Admit it, cycling in Cambridge is shit

‘Careful, it’s a one-way system’

Cambridge cambridge cycling cycling cyclists midsummer common one way system Sainsbury's Shit Sidgwick UL University Library

I’ve never liked cycling.

For me, it calls to mind obnoxious middle-class dads in lycra, or grubby teenagers doing stunts at skate park. Where I’m from, cycling is reserved for times when you don’t actually have to go anywhere. You might have a bike in the garage, but you only use it to pootle around the cul-de-sac or go on a family outing, where literally the only thing you were doing was cycling. In most places, it just isn’t the done thing.

In fact, by the time I arrived at uni, I hadn’t ridden a bike for years. I’d outgrown the one I got for Christmas when I was 9, and had no intention of replacing it. Cambridge is so small that hopping on a bike for a ten minute ride each day seemed an unnecessary luxury.

The bike I had before

I didn’t intend to become one of them. I wanted to just walk, and, surely, that should have been possible. It only takes you twenty minutes to get anywhere in this city, and that’s coming from a 5ft woman with stubby legs. So I arrived, bike-less, and, I thought, free.

How wrong I was. I was struggling to control my panic when I noted that every single car had parked up at accommodation with a fucking bike attached. Neighbours chattered about cycling to lectures together, while I was stuck with a handful of other Billy No-Bikes, setting off for Sidgwick fifteen minutes before anyone else and arriving back fifteen minutes later. And everyone looked so cool. I wanted to do that thing where you stood on one pedal and swerved into the bike racks. I wanted to stow my notes in a woven basket. I wanted to be a cyclist. Within two days, I was at the Bike Man haggling for a discount on a preppy little number with a square basket and a cute little bell thrown in.
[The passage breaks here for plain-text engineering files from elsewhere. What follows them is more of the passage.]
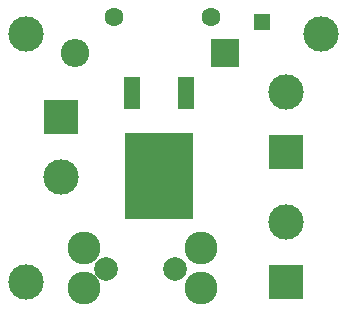
<source format=gts>
G04 #@! TF.FileFunction,Soldermask,Top*
%FSLAX46Y46*%
G04 Gerber Fmt 4.6, Leading zero omitted, Abs format (unit mm)*
G04 Created by KiCad (PCBNEW 4.0.7) date 07/04/19 18:58:04*
%MOMM*%
%LPD*%
G01*
G04 APERTURE LIST*
%ADD10C,0.100000*%
%ADD11C,3.000000*%
%ADD12R,2.400000X2.400000*%
%ADD13O,2.400000X2.400000*%
%ADD14C,1.600000*%
%ADD15C,2.000000*%
%ADD16R,1.350000X1.350000*%
%ADD17R,3.000000X3.000000*%
%ADD18R,1.400000X2.700000*%
%ADD19R,5.800000X7.400000*%
%ADD20C,2.780000*%
G04 APERTURE END LIST*
D10*
D11*
X129998000Y-73365000D03*
X154998000Y-52365000D03*
X129998000Y-52365000D03*
D12*
X146812000Y-53975000D03*
D13*
X134112000Y-53975000D03*
D14*
X137418000Y-50927000D03*
X145668000Y-50927000D03*
D15*
X136800000Y-72263000D03*
X142600000Y-72263000D03*
D16*
X149998000Y-51365000D03*
D17*
X151998000Y-62365000D03*
D11*
X151998000Y-57285000D03*
D17*
X132998000Y-59365000D03*
D11*
X132998000Y-64445000D03*
D18*
X143504000Y-57399000D03*
X138944000Y-57399000D03*
D19*
X141224000Y-64381000D03*
D17*
X151998000Y-73365000D03*
D11*
X151998000Y-68285000D03*
D20*
X134874000Y-70485000D03*
X134874000Y-73885000D03*
X144794000Y-70485000D03*
X144794000Y-73885000D03*
M02*

</source>
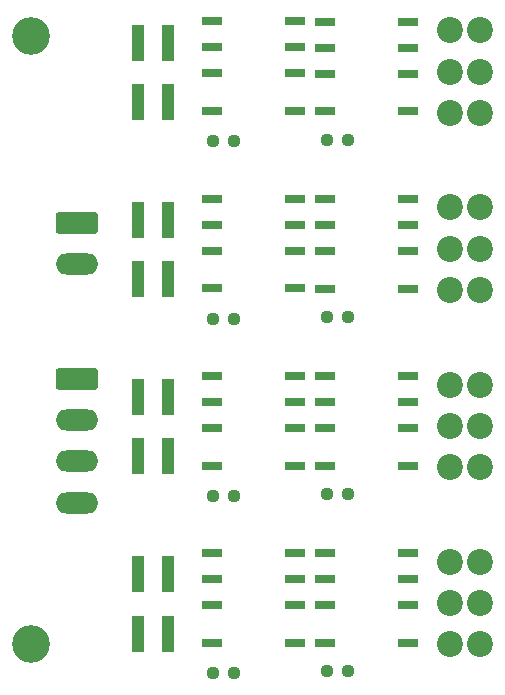
<source format=gbr>
%TF.GenerationSoftware,KiCad,Pcbnew,8.0.8*%
%TF.CreationDate,2025-02-08T13:09:18+01:00*%
%TF.ProjectId,Mk2-relayExtension,4d6b322d-7265-46c6-9179-457874656e73,rev?*%
%TF.SameCoordinates,Original*%
%TF.FileFunction,Soldermask,Top*%
%TF.FilePolarity,Negative*%
%FSLAX46Y46*%
G04 Gerber Fmt 4.6, Leading zero omitted, Abs format (unit mm)*
G04 Created by KiCad (PCBNEW 8.0.8) date 2025-02-08 13:09:18*
%MOMM*%
%LPD*%
G01*
G04 APERTURE LIST*
G04 Aperture macros list*
%AMRoundRect*
0 Rectangle with rounded corners*
0 $1 Rounding radius*
0 $2 $3 $4 $5 $6 $7 $8 $9 X,Y pos of 4 corners*
0 Add a 4 corners polygon primitive as box body*
4,1,4,$2,$3,$4,$5,$6,$7,$8,$9,$2,$3,0*
0 Add four circle primitives for the rounded corners*
1,1,$1+$1,$2,$3*
1,1,$1+$1,$4,$5*
1,1,$1+$1,$6,$7*
1,1,$1+$1,$8,$9*
0 Add four rect primitives between the rounded corners*
20,1,$1+$1,$2,$3,$4,$5,0*
20,1,$1+$1,$4,$5,$6,$7,0*
20,1,$1+$1,$6,$7,$8,$9,0*
20,1,$1+$1,$8,$9,$2,$3,0*%
G04 Aperture macros list end*
%ADD10R,1.800000X0.800000*%
%ADD11C,2.200000*%
%ADD12RoundRect,0.237500X-0.250000X-0.237500X0.250000X-0.237500X0.250000X0.237500X-0.250000X0.237500X0*%
%ADD13R,1.000000X3.150000*%
%ADD14RoundRect,0.250000X-1.550000X0.650000X-1.550000X-0.650000X1.550000X-0.650000X1.550000X0.650000X0*%
%ADD15O,3.600000X1.800000*%
%ADD16C,3.200000*%
G04 APERTURE END LIST*
D10*
%TO.C,K701*%
X223337000Y-131858000D03*
X223337000Y-128658000D03*
X223337000Y-126458000D03*
X223337000Y-124258000D03*
X216337000Y-124258000D03*
X216337000Y-126458000D03*
X216337000Y-128658000D03*
X216337000Y-131858000D03*
%TD*%
D11*
%TO.C,J702*%
X236500000Y-125000000D03*
X239000000Y-125000000D03*
X236500000Y-128500000D03*
X239000000Y-128500000D03*
X236500000Y-132000000D03*
X239000000Y-132000000D03*
%TD*%
D12*
%TO.C,R302*%
X216384500Y-104408000D03*
X218209500Y-104408000D03*
%TD*%
D13*
%TO.C,J701*%
X210058000Y-131091000D03*
X210058000Y-126041000D03*
X212598000Y-131091000D03*
X212598000Y-126041000D03*
%TD*%
D12*
%TO.C,R701*%
X226036500Y-134281000D03*
X227861500Y-134281000D03*
%TD*%
D10*
%TO.C,K502*%
X232933000Y-116868000D03*
X232933000Y-113668000D03*
X232933000Y-111468000D03*
X232933000Y-109268000D03*
X225933000Y-109268000D03*
X225933000Y-111468000D03*
X225933000Y-113668000D03*
X225933000Y-116868000D03*
%TD*%
D14*
%TO.C,J401*%
X204932500Y-109500000D03*
D15*
X204932500Y-113000000D03*
X204932500Y-116500000D03*
X204932500Y-120000000D03*
%TD*%
D10*
%TO.C,K501*%
X223337000Y-116858000D03*
X223337000Y-113658000D03*
X223337000Y-111458000D03*
X223337000Y-109258000D03*
X216337000Y-109258000D03*
X216337000Y-111458000D03*
X216337000Y-113658000D03*
X216337000Y-116858000D03*
%TD*%
D14*
%TO.C,J601*%
X204932500Y-96305000D03*
D15*
X204932500Y-99805000D03*
%TD*%
D12*
%TO.C,R501*%
X226036500Y-119281000D03*
X227861500Y-119281000D03*
%TD*%
D16*
%TO.C,REF\u002A\u002A*%
X201000000Y-132000000D03*
%TD*%
D12*
%TO.C,R202*%
X216384500Y-89408000D03*
X218209500Y-89408000D03*
%TD*%
D10*
%TO.C,K202*%
X232933000Y-86868000D03*
X232933000Y-83668000D03*
X232933000Y-81468000D03*
X232933000Y-79268000D03*
X225933000Y-79268000D03*
X225933000Y-81468000D03*
X225933000Y-83668000D03*
X225933000Y-86868000D03*
%TD*%
D12*
%TO.C,R301*%
X226036500Y-104281000D03*
X227861500Y-104281000D03*
%TD*%
D10*
%TO.C,K301*%
X223337000Y-101858000D03*
X223337000Y-98658000D03*
X223337000Y-96458000D03*
X223337000Y-94258000D03*
X216337000Y-94258000D03*
X216337000Y-96458000D03*
X216337000Y-98658000D03*
X216337000Y-101858000D03*
%TD*%
D13*
%TO.C,J501*%
X210058000Y-116091000D03*
X210058000Y-111041000D03*
X212598000Y-116091000D03*
X212598000Y-111041000D03*
%TD*%
D16*
%TO.C,REF\u002A\u002A*%
X201000000Y-80500000D03*
%TD*%
D11*
%TO.C,J302*%
X236500000Y-95000000D03*
X239000000Y-95000000D03*
X236500000Y-98500000D03*
X239000000Y-98500000D03*
X236500000Y-102000000D03*
X239000000Y-102000000D03*
%TD*%
D10*
%TO.C,K702*%
X232933000Y-131868000D03*
X232933000Y-128668000D03*
X232933000Y-126468000D03*
X232933000Y-124268000D03*
X225933000Y-124268000D03*
X225933000Y-126468000D03*
X225933000Y-128668000D03*
X225933000Y-131868000D03*
%TD*%
D13*
%TO.C,J201*%
X210058000Y-86091000D03*
X210058000Y-81041000D03*
X212598000Y-86091000D03*
X212598000Y-81041000D03*
%TD*%
%TO.C,J301*%
X210058000Y-101091000D03*
X210058000Y-96041000D03*
X212598000Y-101091000D03*
X212598000Y-96041000D03*
%TD*%
D11*
%TO.C,J502*%
X236500000Y-110000000D03*
X239000000Y-110000000D03*
X236500000Y-113500000D03*
X239000000Y-113500000D03*
X236500000Y-117000000D03*
X239000000Y-117000000D03*
%TD*%
D10*
%TO.C,K201*%
X223337000Y-86858000D03*
X223337000Y-83658000D03*
X223337000Y-81458000D03*
X223337000Y-79258000D03*
X216337000Y-79258000D03*
X216337000Y-81458000D03*
X216337000Y-83658000D03*
X216337000Y-86858000D03*
%TD*%
D12*
%TO.C,R201*%
X226036500Y-89281000D03*
X227861500Y-89281000D03*
%TD*%
%TO.C,R502*%
X216384500Y-119408000D03*
X218209500Y-119408000D03*
%TD*%
D11*
%TO.C,J202*%
X236500000Y-80000000D03*
X239000000Y-80000000D03*
X236500000Y-83500000D03*
X239000000Y-83500000D03*
X236500000Y-87000000D03*
X239000000Y-87000000D03*
%TD*%
D12*
%TO.C,R702*%
X216384500Y-134408000D03*
X218209500Y-134408000D03*
%TD*%
D10*
%TO.C,K302*%
X232933000Y-101868000D03*
X232933000Y-98668000D03*
X232933000Y-96468000D03*
X232933000Y-94268000D03*
X225933000Y-94268000D03*
X225933000Y-96468000D03*
X225933000Y-98668000D03*
X225933000Y-101868000D03*
%TD*%
M02*

</source>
So I gave in and accepted my fate. If I wanted to be a real student, I needed to travel like one.

This peer pressure to buy a bike perpetuates the idea that Cambridge is made for them. It suggests that we’re all meant to be able to get from the UL to Midsummer Common in five minutes. This university not only expects you to learn quickly, but to be able to transport yourself from place to place at superhuman speeds.

Tossers

But the thing is, Cambridge is not built for bikes. The tiny cobbled lanes are not made for people going any faster than the walking speed of a doddery old don. Orgasm Bridge is case in point. There are too many tourists and too many fucking maniacs who think they own the road. I’ve heard of crashes and I am honestly surprised I haven’t seen one – or caused one, by overestimating the capacity of other cyclists to move the fuck out of the way. Yeah, I’m getting angry, but maybe that’s just another symptom of the cyclist problem.
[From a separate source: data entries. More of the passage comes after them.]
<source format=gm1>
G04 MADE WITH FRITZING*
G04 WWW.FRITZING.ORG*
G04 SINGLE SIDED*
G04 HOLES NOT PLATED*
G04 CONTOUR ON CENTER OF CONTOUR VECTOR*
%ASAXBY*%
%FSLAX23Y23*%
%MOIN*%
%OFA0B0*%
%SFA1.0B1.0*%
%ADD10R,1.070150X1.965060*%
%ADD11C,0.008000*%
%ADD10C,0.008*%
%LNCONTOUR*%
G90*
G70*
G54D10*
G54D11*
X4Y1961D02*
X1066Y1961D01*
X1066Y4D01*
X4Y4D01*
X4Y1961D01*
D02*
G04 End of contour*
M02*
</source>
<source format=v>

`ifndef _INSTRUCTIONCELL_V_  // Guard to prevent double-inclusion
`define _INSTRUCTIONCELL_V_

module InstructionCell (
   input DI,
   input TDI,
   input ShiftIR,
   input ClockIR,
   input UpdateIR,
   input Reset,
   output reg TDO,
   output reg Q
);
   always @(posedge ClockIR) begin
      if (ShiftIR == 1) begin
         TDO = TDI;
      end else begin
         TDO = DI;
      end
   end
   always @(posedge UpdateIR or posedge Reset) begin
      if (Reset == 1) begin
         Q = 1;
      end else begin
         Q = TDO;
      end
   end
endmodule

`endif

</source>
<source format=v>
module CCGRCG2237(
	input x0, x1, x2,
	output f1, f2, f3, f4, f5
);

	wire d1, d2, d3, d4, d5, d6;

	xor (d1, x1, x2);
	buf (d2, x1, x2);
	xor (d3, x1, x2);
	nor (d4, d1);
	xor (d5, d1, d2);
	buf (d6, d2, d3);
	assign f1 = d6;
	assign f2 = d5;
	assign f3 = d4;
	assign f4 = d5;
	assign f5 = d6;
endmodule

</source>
One classic experience with a cyclist occurred while I walking down Sidney Street, towards Pat Val (if you can guess already where I’m going with this). A chap on a bike seemed to be wilfully going away from Pat Val, in what is quite evidently a one-way system. An elderly man spotted this cyclist’s mistake, and said, gently:

‘Careful, it’s a one-way system!’

‘Fuck off and shut the fuck up you fucking cuntfuck.’ The bicyclist replied, disappearing off into the night.

All of us

While this was undeniably the best thing I’ve overheard in all my days, it does beg the question: Who is the real ‘fucking cuntfuck’? The pedantic pedestrian, seeking safe passage? Or the brazen cyclist, whose disregard for the rules of the road will end in, at worst, a terrible accident involving many innocent people and, at best, a terrible accident involving a cis-white male drinking society? While drivers and pedestrians are traditionally at loggerheads, the addition of a third party only makes things more complicated, and more cuntfucky.
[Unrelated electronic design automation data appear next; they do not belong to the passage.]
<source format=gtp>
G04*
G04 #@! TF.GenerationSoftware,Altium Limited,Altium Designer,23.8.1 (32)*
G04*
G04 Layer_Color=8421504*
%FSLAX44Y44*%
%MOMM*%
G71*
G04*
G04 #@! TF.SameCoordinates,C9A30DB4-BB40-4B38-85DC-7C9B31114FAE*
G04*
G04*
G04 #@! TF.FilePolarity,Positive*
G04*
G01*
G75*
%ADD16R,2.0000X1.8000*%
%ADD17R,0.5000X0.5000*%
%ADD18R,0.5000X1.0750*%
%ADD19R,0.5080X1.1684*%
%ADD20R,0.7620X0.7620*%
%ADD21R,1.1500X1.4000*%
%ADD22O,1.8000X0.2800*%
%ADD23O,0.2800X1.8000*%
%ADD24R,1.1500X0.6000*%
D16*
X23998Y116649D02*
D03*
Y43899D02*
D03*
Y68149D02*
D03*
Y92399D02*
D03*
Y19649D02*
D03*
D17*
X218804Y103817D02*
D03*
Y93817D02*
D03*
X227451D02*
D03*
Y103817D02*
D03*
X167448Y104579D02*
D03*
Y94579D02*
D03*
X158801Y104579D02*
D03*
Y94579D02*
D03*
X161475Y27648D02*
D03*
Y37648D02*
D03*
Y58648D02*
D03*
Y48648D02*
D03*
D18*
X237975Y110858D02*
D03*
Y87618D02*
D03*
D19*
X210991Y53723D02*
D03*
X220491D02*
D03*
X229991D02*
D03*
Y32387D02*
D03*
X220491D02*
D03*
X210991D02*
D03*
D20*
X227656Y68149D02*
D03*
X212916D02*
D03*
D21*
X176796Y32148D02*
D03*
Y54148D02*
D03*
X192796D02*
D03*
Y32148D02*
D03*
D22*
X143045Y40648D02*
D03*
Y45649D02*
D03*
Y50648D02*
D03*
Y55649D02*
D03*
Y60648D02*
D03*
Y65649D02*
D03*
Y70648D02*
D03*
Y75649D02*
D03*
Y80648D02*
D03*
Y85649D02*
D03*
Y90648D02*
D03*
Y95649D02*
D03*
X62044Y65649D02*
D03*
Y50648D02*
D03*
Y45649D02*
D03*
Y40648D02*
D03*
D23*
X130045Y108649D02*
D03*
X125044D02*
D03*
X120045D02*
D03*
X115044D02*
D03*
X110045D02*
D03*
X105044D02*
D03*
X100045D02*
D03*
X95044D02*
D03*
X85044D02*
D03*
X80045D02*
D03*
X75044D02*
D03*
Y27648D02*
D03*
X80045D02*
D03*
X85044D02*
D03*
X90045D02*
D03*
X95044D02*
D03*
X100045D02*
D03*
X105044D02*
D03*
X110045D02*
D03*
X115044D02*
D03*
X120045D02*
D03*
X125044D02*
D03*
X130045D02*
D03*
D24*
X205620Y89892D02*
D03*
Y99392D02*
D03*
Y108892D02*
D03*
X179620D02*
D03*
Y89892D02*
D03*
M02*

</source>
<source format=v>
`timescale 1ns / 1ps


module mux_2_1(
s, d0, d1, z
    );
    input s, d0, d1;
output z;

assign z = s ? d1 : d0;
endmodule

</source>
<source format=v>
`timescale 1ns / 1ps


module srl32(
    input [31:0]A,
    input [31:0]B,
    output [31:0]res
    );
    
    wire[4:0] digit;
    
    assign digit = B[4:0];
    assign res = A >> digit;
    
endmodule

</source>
I sympathise with both of them. It is crap having to go around the back ways just to get to the station. It’s really hard to walk to Sainsbury’s when some twat seems keen on cycling over your face. But encounters like this wouldn’t happen every day if we just admitted to ourselves that cycling in Cambridge is not the great romantic thing that everyone’s worked it up to be. It’s actually a bit shit.

Plus, boys, I hear it lowers your sperm count.